H2O2 is a normal metabolite in aerobic cells. In the rat, the total estimated production is 1.45 µmol/min per 100 rat, with approx. 75% produced in the liver. Most H2O2 is degraded by catalase or glutathione peroxidase, a minor fraction may undergo the Fenton reaction. Only small quantities were found in human exhaled air (0.5 E -08 to 0.5 E -06 M).

H2O2 is sufficiently stable to diffuse longer distances and distribute systemically as evidenced by cerebral oxygen embolism following accidental ingestion of 35% hydrogen peroxide. In another case, a child died after ingestion of 230 of 3% hydrogen peroxide solution. Gas emboli in the intestinal lymphatics and pulmonary vasculature, vacuoles inn spleen, kidney, and myocardium were found.

Metabolite characterisation studies

Metabolites identified:

yes

Details on metabolites:

H2O2 may be reduced to water by Glutathione peroxidase, or water and oxygen by catalase.
In the Fentron reaction, it may also react with free metal ions to give the hydroxyl radical and hydroxal anion.

Applicant's summary and conclusion

Conclusions:

H2O2 is readily absorbed via all routes of exposure and degraded to water and oxygen. It is sufficiently stable to be systemically distributed via draining blood vessels.

Executive summary:

The EU Risk assessment for Hydrogen Peroxide summarises available ADME studies. H₂O₂ is a small, unloaded molecule that can easily cross biological membranes; the permeability of membranes for hydrogen peroxide is comparable to that for water. As a consequence, hydrogen peroxide is readily absorbed via all routes of exposure. As an oxidant. It may react with organic molecules, but is sufficiently stable to diffuse, enter adjacent blood vessels, and distribute throughout the body. Terminally, most of hydrogen peroxide is degraded at low levels by glutathione peroxidase [1] or by catalase [2].

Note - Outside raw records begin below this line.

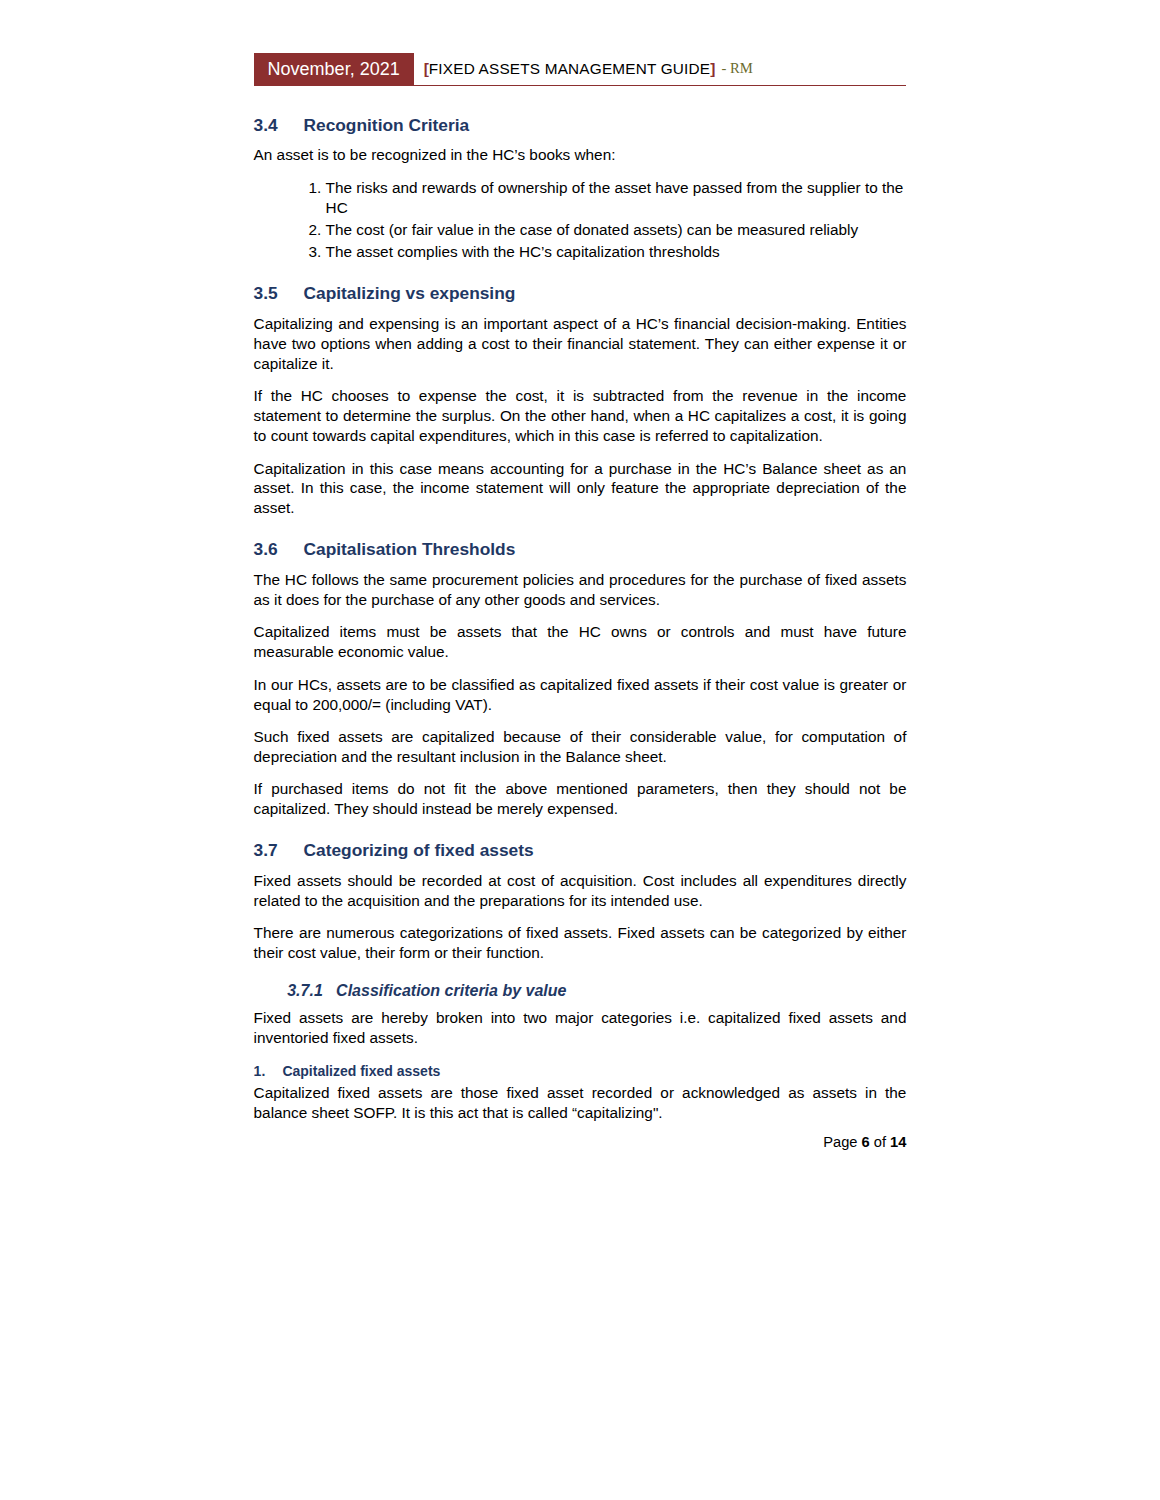November, 2021
[FIXED ASSETS MANAGEMENT GUIDE]- RM
3.4 Recognition Criteria
An asset is to be recognized in the HC’s books when:
The risks and rewards of ownership of the asset have passed from the supplier to the HC
The cost (or fair value in the case of donated assets) can be measured reliably
The asset complies with the HC’s capitalization thresholds
3.5 Capitalizing vs expensing
Capitalizing and expensing is an important aspect of a HC’s financial decision-making. Entities have two options when adding a cost to their financial statement. They can either expense it or capitalize it.
If the HC chooses to expense the cost, it is subtracted from the revenue in the income statement to determine the surplus. On the other hand, when a HC capitalizes a cost, it is going to count towards capital expenditures, which in this case is referred to capitalization.
Capitalization in this case means accounting for a purchase in the HC’s Balance sheet as an asset. In this case, the income statement will only feature the appropriate depreciation of the asset.
3.6 Capitalisation Thresholds
The HC follows the same procurement policies and procedures for the purchase of fixed assets as it does for the purchase of any other goods and services.
Capitalized items must be assets that the HC owns or controls and must have future measurable economic value.
In our HCs, assets are to be classified as capitalized fixed assets if their cost value is greater or equal to 200,000/= (including VAT).
Such fixed assets are capitalized because of their considerable value, for computation of depreciation and the resultant inclusion in the Balance sheet.
If purchased items do not fit the above mentioned parameters, then they should not be capitalized. They should instead be merely expensed.
3.7 Categorizing of fixed assets
Fixed assets should be recorded at cost of acquisition. Cost includes all expenditures directly related to the acquisition and the preparations for its intended use.
There are numerous categorizations of fixed assets. Fixed assets can be categorized by either their cost value, their form or their function.
3.7.1 Classification criteria by value
Fixed assets are hereby broken into two major categories i.e. capitalized fixed assets and inventoried fixed assets.
1. Capitalized fixed assets
Capitalized fixed assets are those fixed asset recorded or acknowledged as assets in the balance sheet SOFP. It is this act that is called “capitalizing".
Page 6 of 14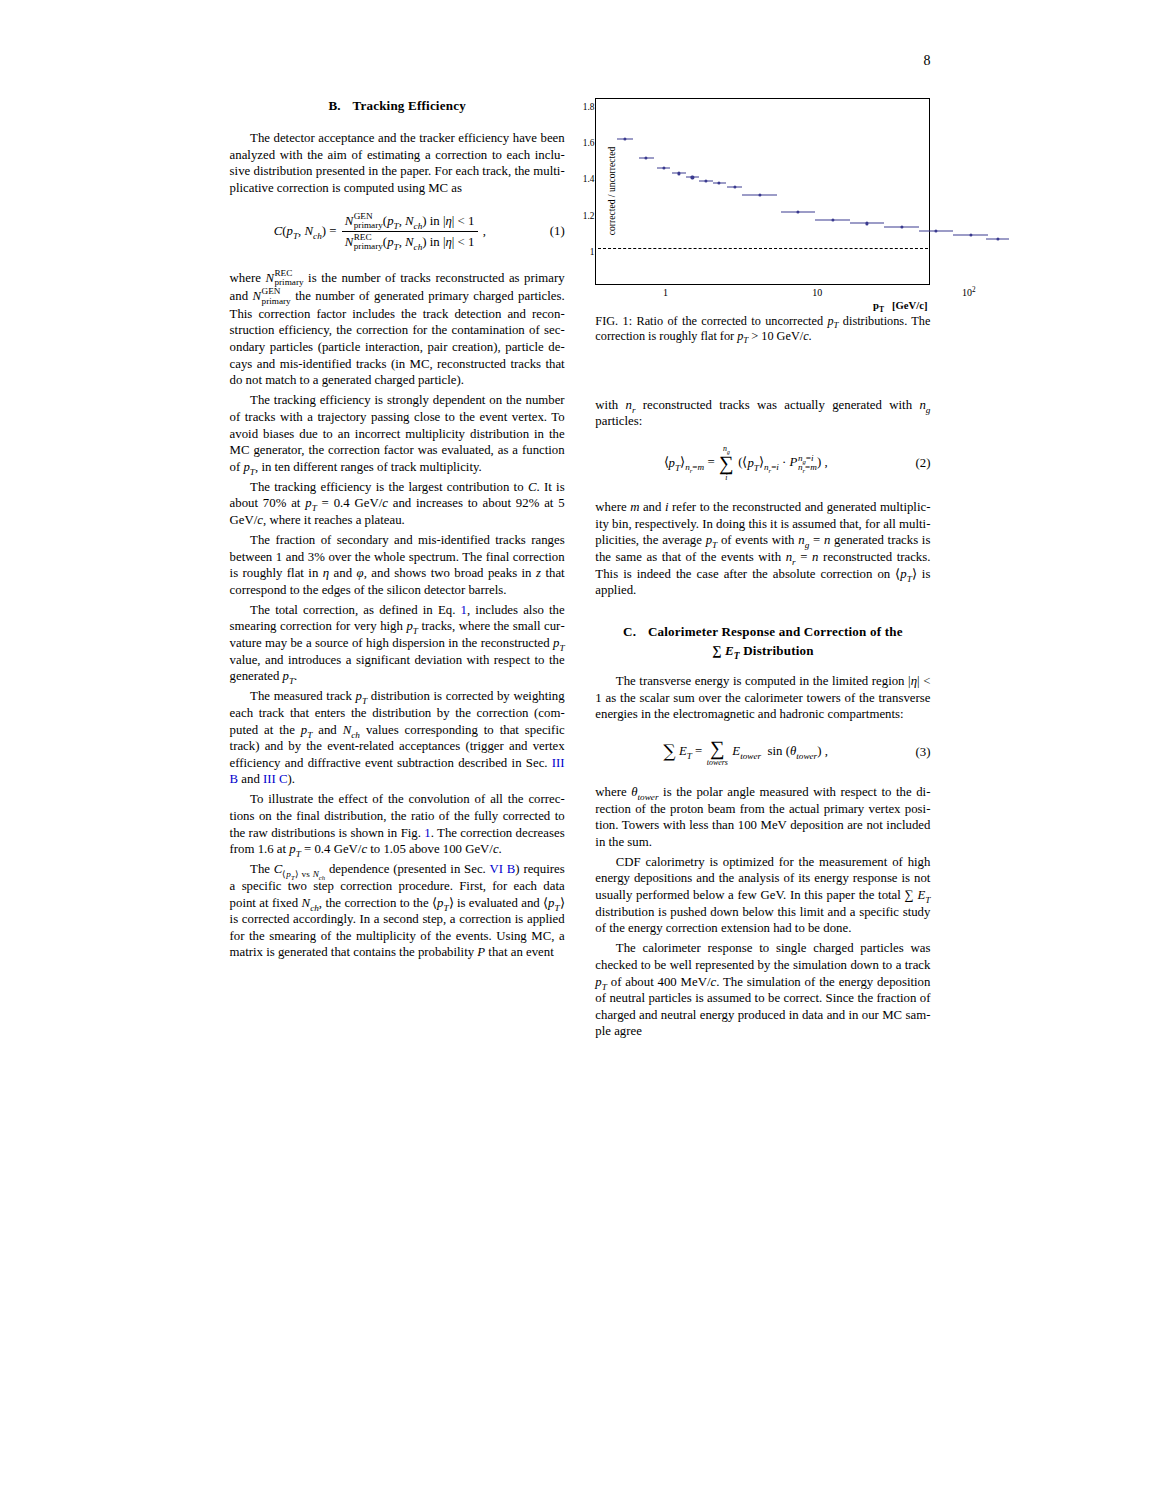8
B. Tracking Efficiency
The detector acceptance and the tracker efficiency have been analyzed with the aim of estimating a correction to each inclusive distribution presented in the paper. For each track, the multiplicative correction is computed using MC as
C(pT, Nch) = NGEN primary(pT, Nch) in |η| < 1 NREC primary(pT, Nch) in |η| < 1 ,
(1)
where NREC primary is the number of tracks reconstructed as primary and NGEN primary the number of generated primary charged particles. This correction factor includes the track detection and reconstruction efficiency, the correction for the contamination of secondary particles (particle interaction, pair creation), particle decays and mis-identified tracks (in MC, reconstructed tracks that do not match to a generated charged particle).
The tracking efficiency is strongly dependent on the number of tracks with a trajectory passing close to the event vertex. To avoid biases due to an incorrect multiplicity distribution in the MC generator, the correction factor was evaluated, as a function of pT, in ten different ranges of track multiplicity.
The tracking efficiency is the largest contribution to C. It is about 70% at pT = 0.4 GeV/c and increases to about 92% at 5 GeV/c, where it reaches a plateau.
The fraction of secondary and mis-identified tracks ranges between 1 and 3% over the whole spectrum. The final correction is roughly flat in η and φ, and shows two broad peaks in z that correspond to the edges of the silicon detector barrels.
The total correction, as defined in Eq. 1, includes also the smearing correction for very high pT tracks, where the small curvature may be a source of high dispersion in the reconstructed pT value, and introduces a significant deviation with respect to the generated pT.
The measured track pT distribution is corrected by weighting each track that enters the distribution by the correction (computed at the pT and Nch values corresponding to that specific track) and by the event-related acceptances (trigger and vertex efficiency and diffractive event subtraction described in Sec. III B and III C).
To illustrate the effect of the convolution of all the corrections on the final distribution, the ratio of the fully corrected to the raw distributions is shown in Fig. 1. The correction decreases from 1.6 at pT = 0.4 GeV/c to 1.05 above 100 GeV/c.
The C⟨pT⟩ vs Nch dependence (presented in Sec. VI B) requires a specific two step correction procedure. First, for each data point at fixed Nch, the correction to the ⟨pT⟩ is evaluated and ⟨pT⟩ is corrected accordingly. In a second step, a correction is applied for the smearing of the multiplicity of the events. Using MC, a matrix is generated that contains the probability P that an event
corrected / uncorrected
1.8
1.6
1.4
1.2
1
1
10
102
pT [GeV/c]
FIG. 1: Ratio of the corrected to uncorrected pT distributions. The correction is roughly flat for pT > 10 GeV/c.
with nr reconstructed tracks was actually generated with ng particles:
⟨pT⟩nr=m = ng ∑ i (⟨pT⟩nr=i · Png=i nr=m) ,
(2)
where m and i refer to the reconstructed and generated multiplicity bin, respectively. In doing this it is assumed that, for all multiplicities, the average pT of events with ng = n generated tracks is the same as that of the events with nr = n reconstructed tracks. This is indeed the case after the absolute correction on ⟨pT⟩ is applied.
C. Calorimeter Response and Correction of the
∑ ET Distribution
The transverse energy is computed in the limited region |η| < 1 as the scalar sum over the calorimeter towers of the transverse energies in the electromagnetic and hadronic compartments:
∑ ET = ∑ towers Etower sin (θtower) ,
(3)
where θtower is the polar angle measured with respect to the direction of the proton beam from the actual primary vertex position. Towers with less than 100 MeV deposition are not included in the sum.
CDF calorimetry is optimized for the measurement of high energy depositions and the analysis of its energy response is not usually performed below a few GeV. In this paper the total ∑ ET distribution is pushed down below this limit and a specific study of the energy correction extension had to be done.
The calorimeter response to single charged particles was checked to be well represented by the simulation down to a track pT of about 400 MeV/c. The simulation of the energy deposition of neutral particles is assumed to be correct. Since the fraction of charged and neutral energy produced in data and in our MC sample agree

H₂O₂+ 2 GSH  > 2 H₂O                                            [1]

2 H₂O₂               > 2H₂O + O₂                                   [2]

Further, hydrogen peroxide may react with free metal ions like iron or copper in the Fenton reaction [3] to give the highly reactive hydroxyl radical that reacts with organic molecules in the nearest proximity.

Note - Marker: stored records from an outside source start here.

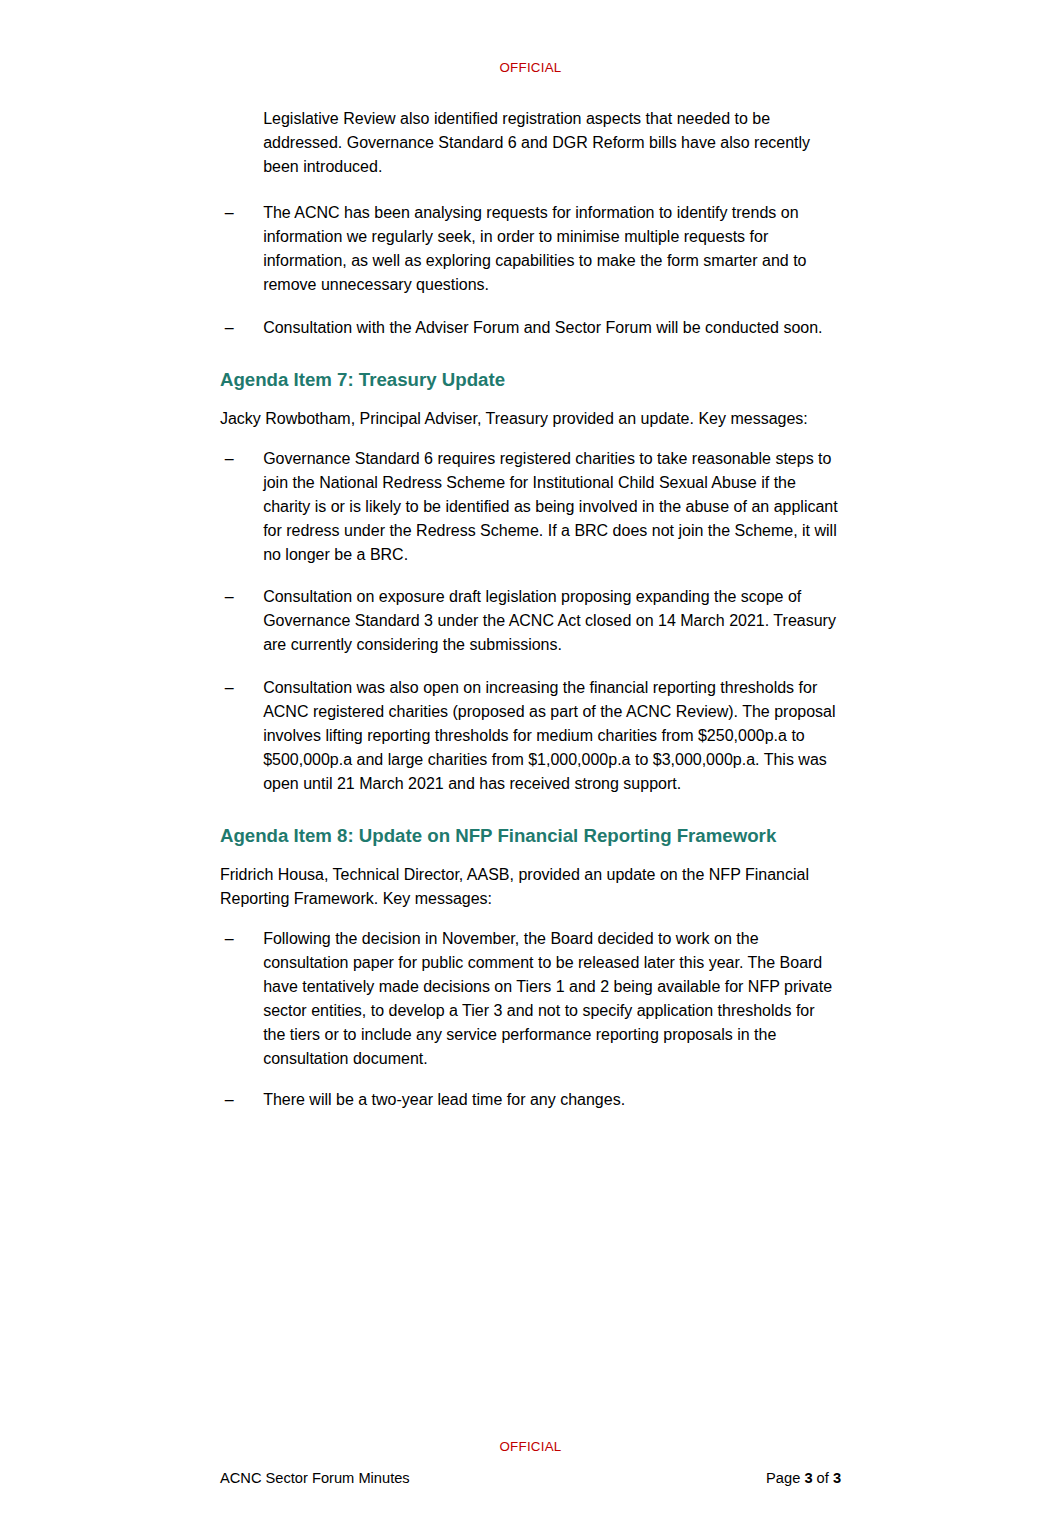OFFICIAL
Legislative Review also identified registration aspects that needed to be addressed. Governance Standard 6 and DGR Reform bills have also recently been introduced.
The ACNC has been analysing requests for information to identify trends on information we regularly seek, in order to minimise multiple requests for information, as well as exploring capabilities to make the form smarter and to remove unnecessary questions.
Consultation with the Adviser Forum and Sector Forum will be conducted soon.
Agenda Item 7: Treasury Update
Jacky Rowbotham, Principal Adviser, Treasury provided an update. Key messages:
Governance Standard 6 requires registered charities to take reasonable steps to join the National Redress Scheme for Institutional Child Sexual Abuse if the charity is or is likely to be identified as being involved in the abuse of an applicant for redress under the Redress Scheme. If a BRC does not join the Scheme, it will no longer be a BRC.
Consultation on exposure draft legislation proposing expanding the scope of Governance Standard 3 under the ACNC Act closed on 14 March 2021. Treasury are currently considering the submissions.
Consultation was also open on increasing the financial reporting thresholds for ACNC registered charities (proposed as part of the ACNC Review). The proposal involves lifting reporting thresholds for medium charities from $250,000p.a to $500,000p.a and large charities from $1,000,000p.a to $3,000,000p.a. This was open until 21 March 2021 and has received strong support.
Agenda Item 8: Update on NFP Financial Reporting Framework
Fridrich Housa, Technical Director, AASB, provided an update on the NFP Financial Reporting Framework. Key messages:
Following the decision in November, the Board decided to work on the consultation paper for public comment to be released later this year. The Board have tentatively made decisions on Tiers 1 and 2 being available for NFP private sector entities, to develop a Tier 3 and not to specify application thresholds for the tiers or to include any service performance reporting proposals in the consultation document.
There will be a two-year lead time for any changes.
OFFICIAL
ACNC Sector Forum Minutes
Page 3 of 3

H₂O₂+ Fe²⁺/ Cu⁺  >  OH^.+ OH^-+ Fe³⁺/ Cu²⁺ [3]

As a consequence, only trace amounts are found in human exhaled air.

 

The toxicity of hydrogen peroxide is associated with the oxidation of organic molecules at the point of contact (e.g. skin corrosion) and, after absorption and distribution, at distant locations, the generation of the highly reactive hydroxyl radical, and embolism due to the formation of large amounts of oxygen. One mL of 30% H₂O₂ yield approximately 100 mL of oxygen, and oxygen bubbles in blood vessels and organs (brain, spleen, kidneys, hart muscle) were found in animals and humans after accidental ingestion.

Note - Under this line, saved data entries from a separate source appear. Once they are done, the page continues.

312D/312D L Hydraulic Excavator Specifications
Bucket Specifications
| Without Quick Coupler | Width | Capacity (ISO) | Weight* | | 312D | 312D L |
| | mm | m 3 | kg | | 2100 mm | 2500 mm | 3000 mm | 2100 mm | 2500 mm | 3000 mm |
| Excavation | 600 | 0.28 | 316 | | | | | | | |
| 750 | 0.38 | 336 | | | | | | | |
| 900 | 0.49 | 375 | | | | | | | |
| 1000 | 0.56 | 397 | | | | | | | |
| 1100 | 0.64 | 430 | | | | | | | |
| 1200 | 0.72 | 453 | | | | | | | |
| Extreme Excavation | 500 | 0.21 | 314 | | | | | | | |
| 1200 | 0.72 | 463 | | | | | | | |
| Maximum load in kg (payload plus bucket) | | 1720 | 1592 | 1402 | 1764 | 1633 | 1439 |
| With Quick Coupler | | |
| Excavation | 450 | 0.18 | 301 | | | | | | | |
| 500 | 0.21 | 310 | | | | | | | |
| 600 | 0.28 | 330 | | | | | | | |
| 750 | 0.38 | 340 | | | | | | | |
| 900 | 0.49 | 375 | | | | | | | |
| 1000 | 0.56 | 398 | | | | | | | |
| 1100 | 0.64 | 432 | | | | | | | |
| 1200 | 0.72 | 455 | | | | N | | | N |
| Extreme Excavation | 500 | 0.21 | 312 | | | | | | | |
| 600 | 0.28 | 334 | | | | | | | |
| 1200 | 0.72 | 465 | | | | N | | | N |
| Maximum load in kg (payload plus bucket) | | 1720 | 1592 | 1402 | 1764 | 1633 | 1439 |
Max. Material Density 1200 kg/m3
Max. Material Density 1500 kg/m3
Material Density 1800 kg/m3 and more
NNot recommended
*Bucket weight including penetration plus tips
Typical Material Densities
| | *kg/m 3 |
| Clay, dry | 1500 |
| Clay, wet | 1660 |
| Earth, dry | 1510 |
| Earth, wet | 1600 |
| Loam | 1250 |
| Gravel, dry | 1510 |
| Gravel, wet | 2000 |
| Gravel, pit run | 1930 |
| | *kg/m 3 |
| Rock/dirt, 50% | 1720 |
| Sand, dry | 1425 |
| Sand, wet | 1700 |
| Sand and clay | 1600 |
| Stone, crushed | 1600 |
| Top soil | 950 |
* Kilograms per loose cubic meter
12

Though absorption and degradation are known to occur within few minutes, no precise toxicokinetic data are known to exist, primarily due to analytical difficulties, e.g. to discriminate between endogenous and external hydrogen peroxide (ECB, 2003).

 

This information is considered to be suitable for assessment and can be used in a read across approach for hydrogen peroxide – urea (1:1) because the latter breaks down to the two components with water.